Premier Daniel Andrews described the bonus as part of a $353 million “retention package” to encourage healthcare workers to hang in there through the winter.

“This is all about encouraging people to take up shifts if they can to go from being part-time to maybe working some further hours,” Mr  Andrews said during a press conference on Thursday.

His New South Wales counterpart, Dominic Perrottet, had also announced a $3000 bonus payment for healthcare workers just days before.

The worry that healthcare workers will abandon the sector isn’t a result of COVID-19. It’s been looming for years.

Money is part of the solution. More important is confronting the reality of hospital work and finding smart solutions to problems routinely identified by people on the front line.

Before the pandemic

Back in 2019, before the pandemic, some hospitals were experiencing a 30 per cent turnover of nursing staff each year.

The complaint wasn’t about money. It was about escalating work demands and burnout.

At the time, Australia’s Department of Health predicted a nursing shortfall of about 85,000 by 2025.

In February, a survey by the Australian Primary Health Care Nurses Association found that:

  • More than one in four (28.73 per cent) primary healthcare nurses are planning to leave their current job within the next two to five years
  • More than four in five (80.4 per cent) said they felt exhausted at work
  • More than four in five (86.7 per cent) said they felt stressed at work
  • More than three quarters (78.8 per cent) of primary health care nurses said they felt burnt out at work.

Better management of night shifts

What to do? This week, in Milan, the European Society of Anaesthesiology and Intensive Care gathered for the Euroanaesthesia congress.

Dr Nancy Redfern, a consultant anaesthetist at Newcastle Hospitals NHS Foundation Trust (UK), presented a review into the “potentially lethal effects of fatigue on doctors and nurses themselves, and its impact on the quality of their clinical work and judgement and therefore patient safety”.

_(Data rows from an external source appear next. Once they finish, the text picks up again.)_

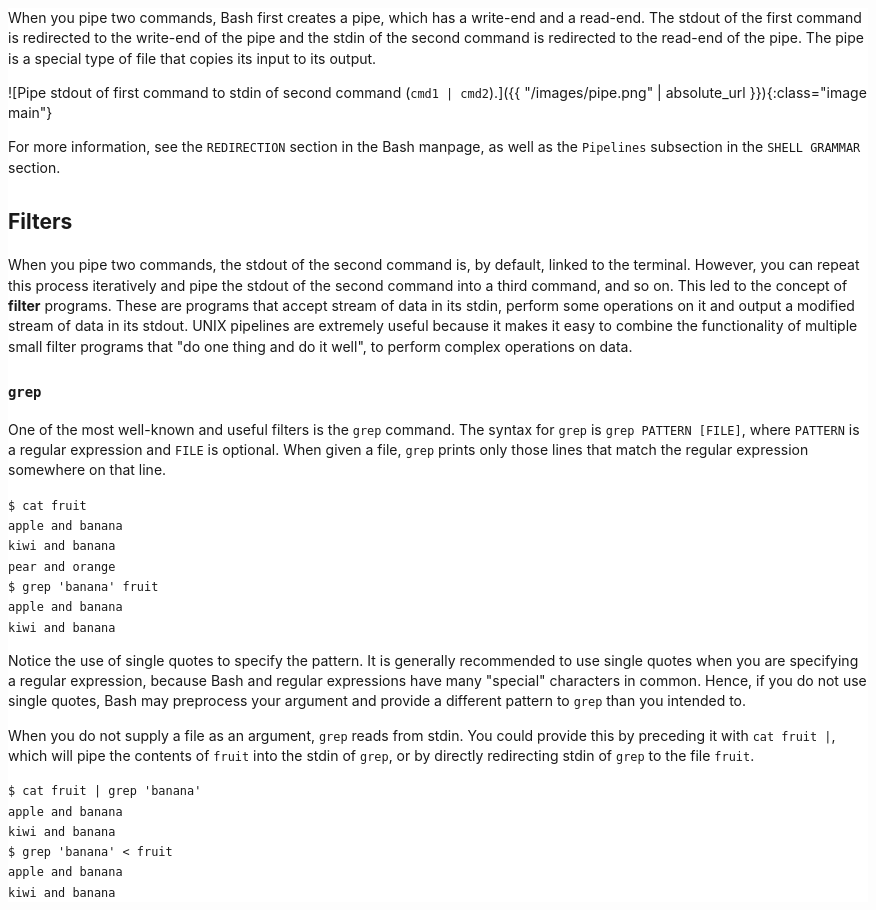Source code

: When you pipe two commands, Bash first creates a pipe, which has a write-end
and a read-end.  The stdout of the first command is redirected to the write-end
of the pipe and the stdin of the second command is redirected to the read-end
of the pipe.  The pipe is a special type of file that copies its input to its
output.

![Pipe stdout of first command to stdin of second command (`cmd1 | cmd2`).]({{
    "/images/pipe.png" | absolute_url }}){:class="image main"}

For more information, see the `REDIRECTION` section in the Bash manpage, as
well as the `Pipelines` subsection in the `SHELL GRAMMAR` section.

## Filters

When you pipe two commands, the stdout of the second command is, by default,
linked to the terminal.  However, you can repeat this process iteratively and
pipe the stdout of the second command into a third command, and so on.  This
led to the concept of **filter** programs.  These are programs that accept
stream of data in its stdin, perform some operations on it and output a
modified stream of data in its stdout.  UNIX pipelines are extremely useful
because it makes it easy to combine the functionality of multiple small filter
programs that "do one thing and do it well", to perform complex operations on
data.

### `grep`

One of the most well-known and useful filters is the `grep` command.  The
syntax for `grep` is `grep PATTERN [FILE]`, where `PATTERN` is a regular
expression and `FILE` is optional.  When given a file, `grep` prints only those
lines that match the regular expression somewhere on that line.

```
$ cat fruit
apple and banana
kiwi and banana
pear and orange
$ grep 'banana' fruit
apple and banana
kiwi and banana
```

Notice the use of single quotes to specify the pattern.  It is generally
recommended to use single quotes when you are specifying a regular expression,
because Bash and regular expressions have many "special" characters in common.
Hence, if you do not use single quotes, Bash may preprocess your argument and
provide a different pattern to `grep` than you intended to.

When you do not supply a file as an argument, `grep` reads from stdin.  You
could provide this by preceding it with `cat fruit |`, which will pipe the
contents of `fruit` into the stdin of `grep`, or by directly redirecting stdin
of `grep` to the file `fruit`.

```
$ cat fruit | grep 'banana'
apple and banana
kiwi and banana
$ grep 'banana' < fruit
apple and banana
kiwi and banana
```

Dr Redfern concluded that due to these risks, “all doctors and nurses need 20-minute power naps during night shifts to keep patients safe (and make their own journeys home after work safer), and also recommend that no doctor or nurse does more than three consecutive night shifts”.

Dr Redfern presented a body of evidence, including surveys, “that showed around half of trainee doctors, consultants and nurses had experienced either an accident or a near miss driving home after a night shift”.

She said that workers who drive home after a 12-hour shift are twice as likely to crash as those who worked an 8-hour shift.

A ‘sleep debt’ begins building after two or more nights of restricted sleep, and it takes at least two nights of good sleep to recover from this.

Cognitive function is impaired after 16-18 hours spent awake, leading to a deterioration in the medical worker’s ability to interact effectively with patients and colleagues.

“When fatigue sets in, we in the medical and nursing team are less empathic with patients and colleagues, vigilance becomes more variable, and logical reasoning is affected, making it hard to calculate, for example, the correct doses of drugs a patient needs,” said Dr Redfern.

Dr Redfern presented evidence about how 20-minute power naps improve staff and patient safety, and how these can be built into night shift work.

She concluded: “We need to change the way we manage night shifts to mitigate the effects of fatigue.”

The Australian experience

A senior Sydney nurse in a public hospital, speaking on condition of anonymity because she wasn’t authorised to speak publicly, said her department was short-staffed to the point that a 20-minute power nap was routinely impossible.

“They might try to have a nap, but they’re usually interrupted by a patient needing attention.”

She said there was no provision for power naps.

She said her full-time nurses routinely worked four 10-hour night shifts in a row.

She said the idea of improving night shift management was a good one, but impossible to implement without a lift in nursing numbers.

“We’ve had so many who left because of COVID-19,” she said.

Calls to the Australian Nursing & Midwifery Federation went straight to voicemail. We’ll update this story if the union gets in touch.